Volkswagen and other non-union plants boosted worker wages last year after the Big Three automakers in Detroit agreed to wage increases of at least 25% over the next four years wage under a new contract negotiated with UAW. Fain called the raises at nonunion automakers the "UAW bump," saying they were given in an effort to thwart union organizing efforts.

"As great as these raises are, they still fall far short of what the companies can afford and what autoworkers are worth," Fain said in a statement.

But the Center of Union Facts, a nonprofit group that encourages workers not to join labor unions, launched a campaign in Chattanooga and other targeted UAW cities this week to provide the public with information critical of the UAW .
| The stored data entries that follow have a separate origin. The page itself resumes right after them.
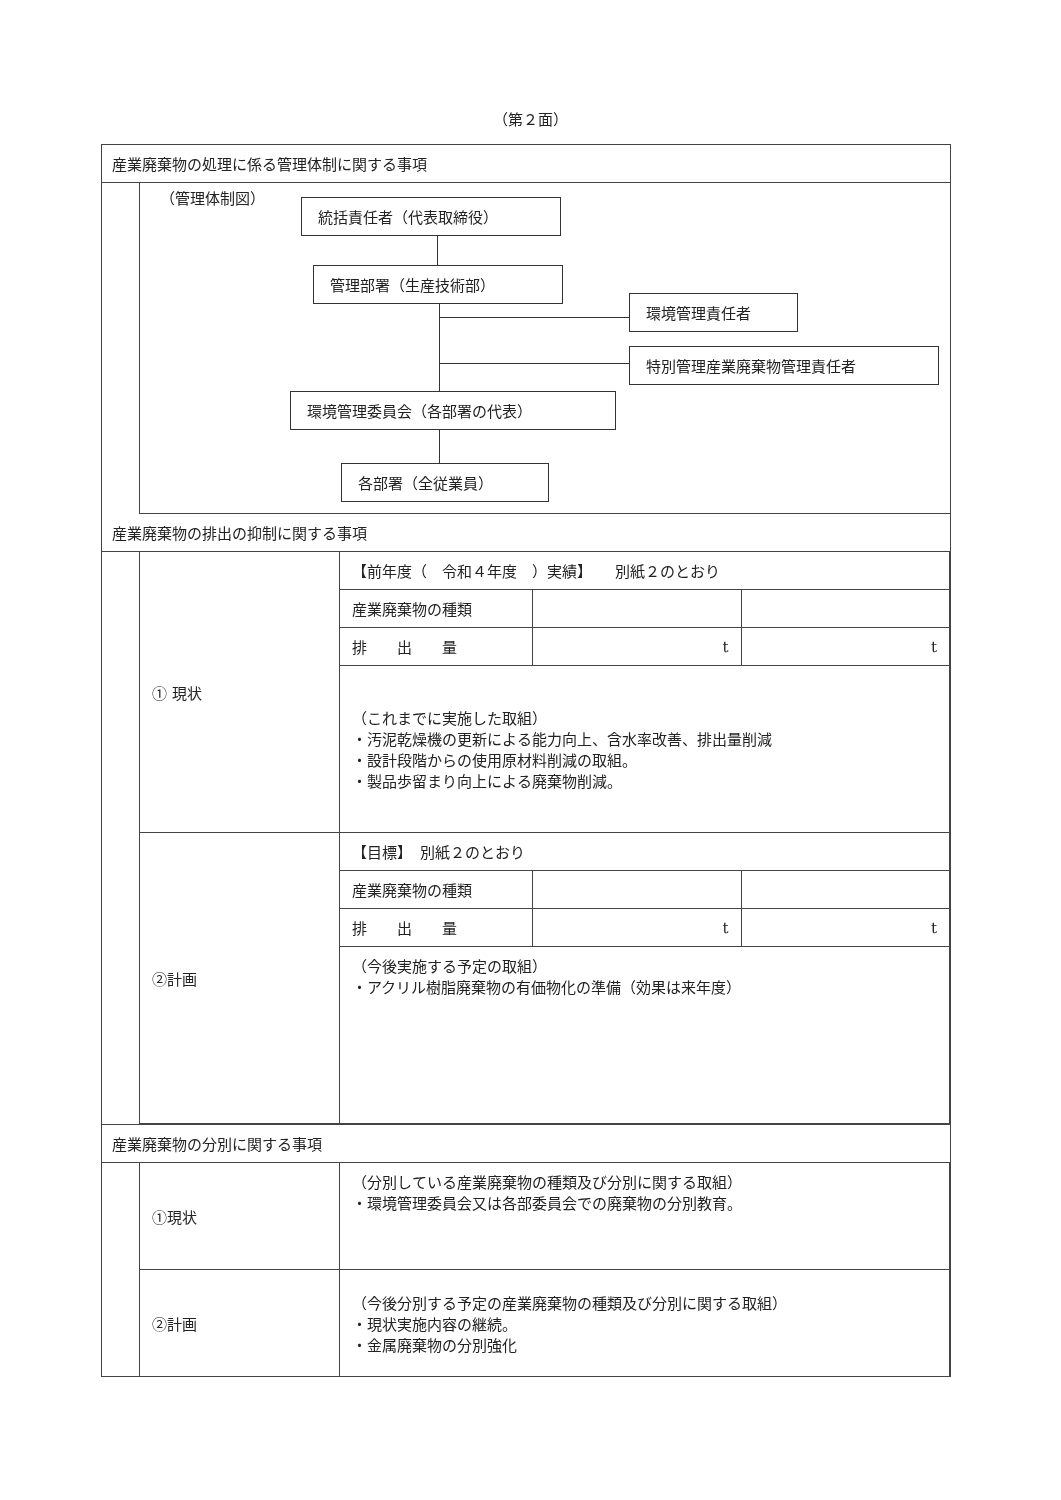（第２面）
産業廃棄物の処理に係る管理体制に関する事項
（管理体制図）
統括責任者（代表取締役）
管理部署（生産技術部）
環境管理責任者
特別管理産業廃棄物管理責任者
環境管理委員会（各部署の代表）
各部署（全従業員）
産業廃棄物の排出の抑制に関する事項
| ① 現状 | 【前年度（ 令和４年度 ）実績】 別紙２のとおり | | |
| | 産業廃棄物の種類 | | |
| | 排 出 量 | t | t |
| | （これまでに実施した取組） ・汚泥乾燥機の更新による能力向上、含水率改善、排出量削減 ・設計段階からの使用原材料削減の取組。 ・製品歩留まり向上による廃棄物削減。 | | |
| ②計画 | 【目標】 別紙２のとおり | | |
| | 産業廃棄物の種類 | | |
| | 排 出 量 | t | t |
| | （今後実施する予定の取組） ・アクリル樹脂廃棄物の有価物化の準備（効果は来年度） | | |
産業廃棄物の分別に関する事項
| ①現状 | （分別している産業廃棄物の種類及び分別に関する取組） ・環境管理委員会又は各部委員会での廃棄物の分別教育。 |
| ②計画 | （今後分別する予定の産業廃棄物の種類及び分別に関する取組） ・現状実施内容の継続。 ・金属廃棄物の分別強化 |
"There may be a new face at the UAW, but it's not clear that members are any better off," Charyce Bozzello, communications director for the Center for Union Facts, said in an interview Tuesday. "Autoworkers have been burned by self-serving union officials in the past. Our goal is to make sure workers and the public have access to the full picture of what kinds of leadership and ideologies are driving the new UAW."

The anti-union group is putting up billboards directing the public to the center's website that raises questions about labor unions and the UAW.

But union leaders note that workers represented by labor unions, on average, were paid nearly 15.9% more than their non-union counterparts. Among full-time wage and salary workers, union members had median usual weekly earnings of $1,263 in 2023, while nonunion workers had median usual weekly earnings of $1,090, according to the Bureau of Labor Statistics.